The names of the months themselves show etymologically that the calendar was originally fixed to seasons and the Bible festivals. The Koran proclaims it and in spite of these known facts, the Imams pervert the system of worship.
The Arabs followed the original system down to the times of the Prophet and only in the later Hadith was it destroyed. The Fuqaim, a clan of the Kinana in pre-Hadithic times carried out intercalation (ERE, ibid., p. 127). They had responsibility for the calendar in Ishmael as the Levites and Issachar had in Israel.

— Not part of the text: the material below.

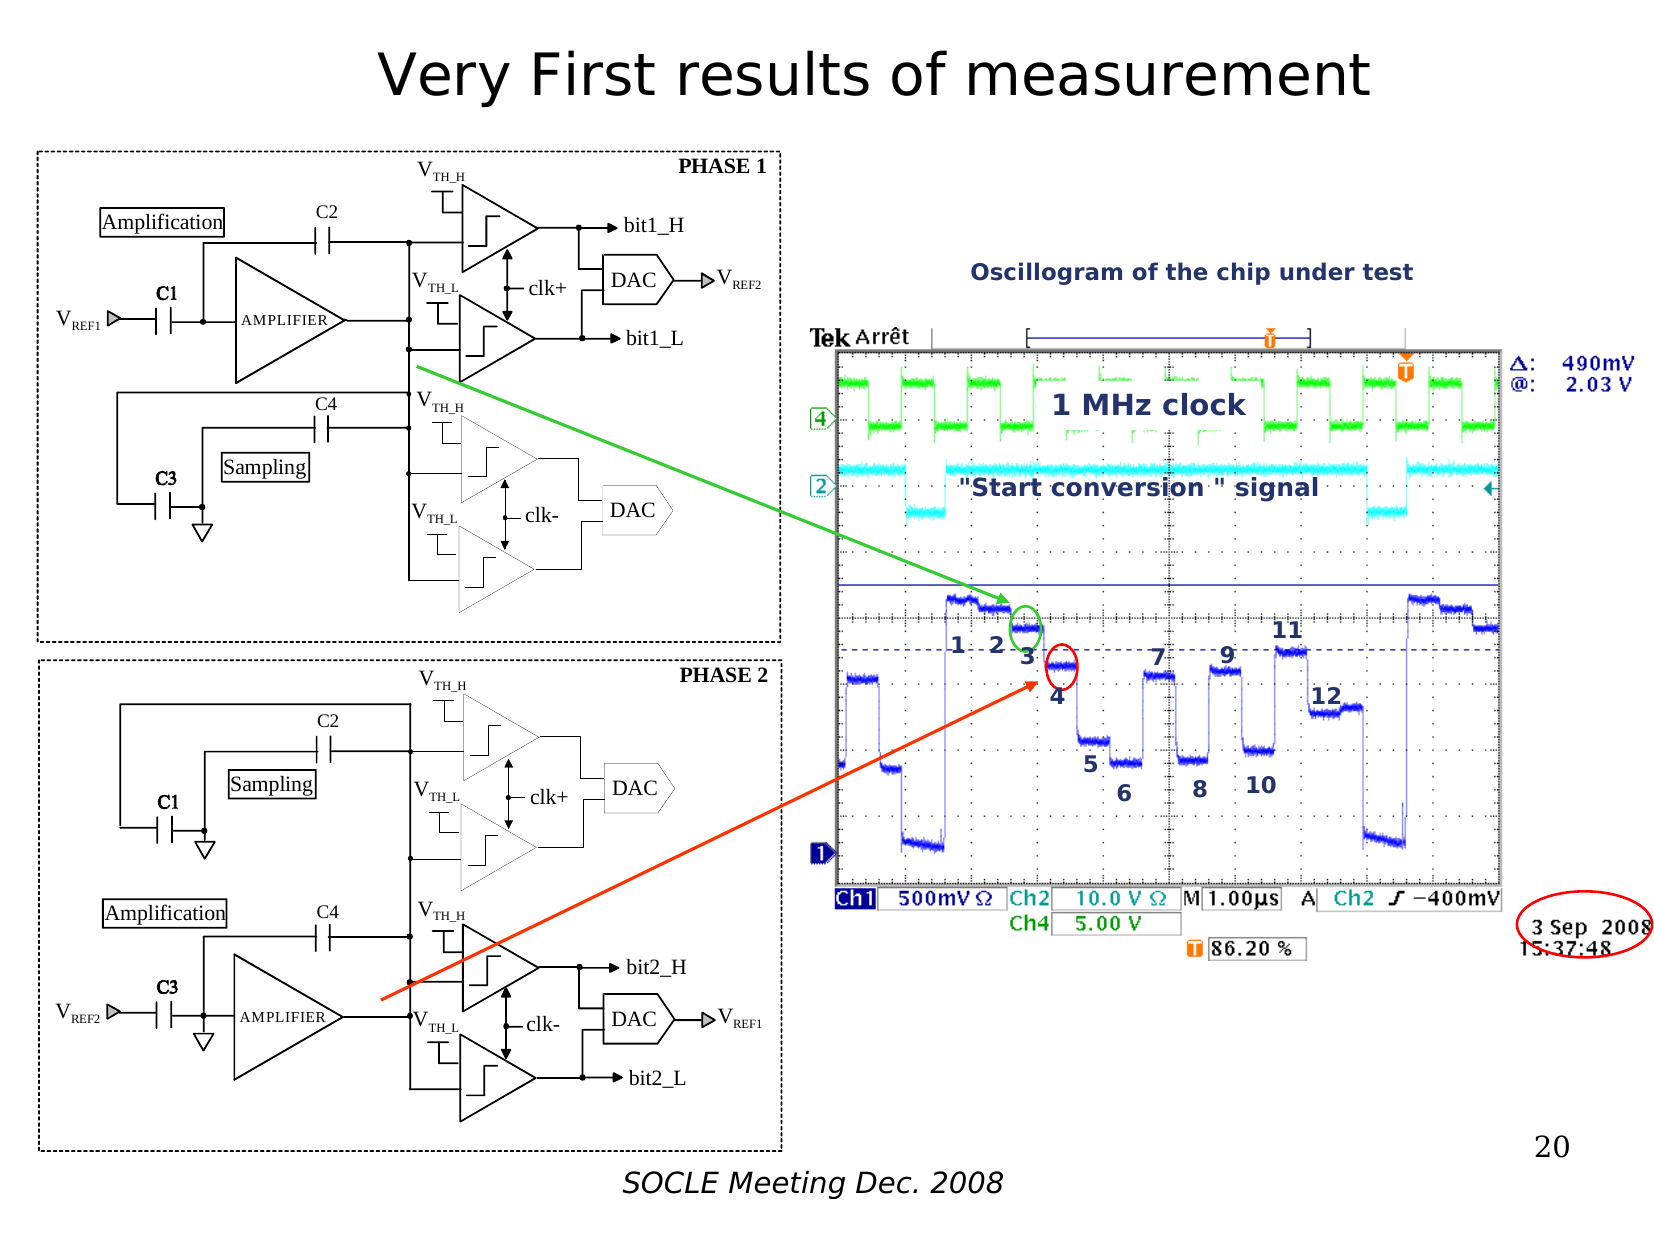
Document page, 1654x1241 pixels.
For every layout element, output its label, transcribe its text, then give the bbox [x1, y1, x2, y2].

After the Hadith had wrecked the calendar of Islam due to its interpretation of the Surah, the leaders began introducing intercalary days in years of the cycle to correct the error, but to no avail. The procedure was that in the cycle of 30 years the years 2, 5, 7, 10, 13, 16, (15) 18, 21, 24, 26, and 29 add a day to their last month (ERE, ibid.). This was a vain attempt to regulate the calendar so as it met the needs of the people and the seasons, and still managed some semblance of following the absurd interpretation of the Hadith. In this context, reforms were made by leaders such as Fatimid Al Haziz. His reforms lasted from AH 366 to 501. The Abbasid Caliphate under at Ta’i’ (AH 363-381) made reforms that lasted under the Seljuks (to 471) and the Mongol Il Khans. The old Persian calendar was reformed, but the calendar was so unusable that the authorities, down to the present, use the western solar calendars and the Gregorian, and use the Hadithic calendar for religious purposes only (ERE, ibid.).
Thus these clerics, by their error, have made the One True God appear to be the author of confusion, and blaspheme His authority and system.
Hallala, ahalla, (Heb. Hillel) meaning literally to praise (God) is derived from and explained by hilal meaning new moon. For by the New Moon were the months and sequences determined in the praise of the One True God Eloah “the Lah” or Power.
Only by restoring the “true” calendar is Islam able to purge itself of false teachers and return to the true faith and worship of the One True God.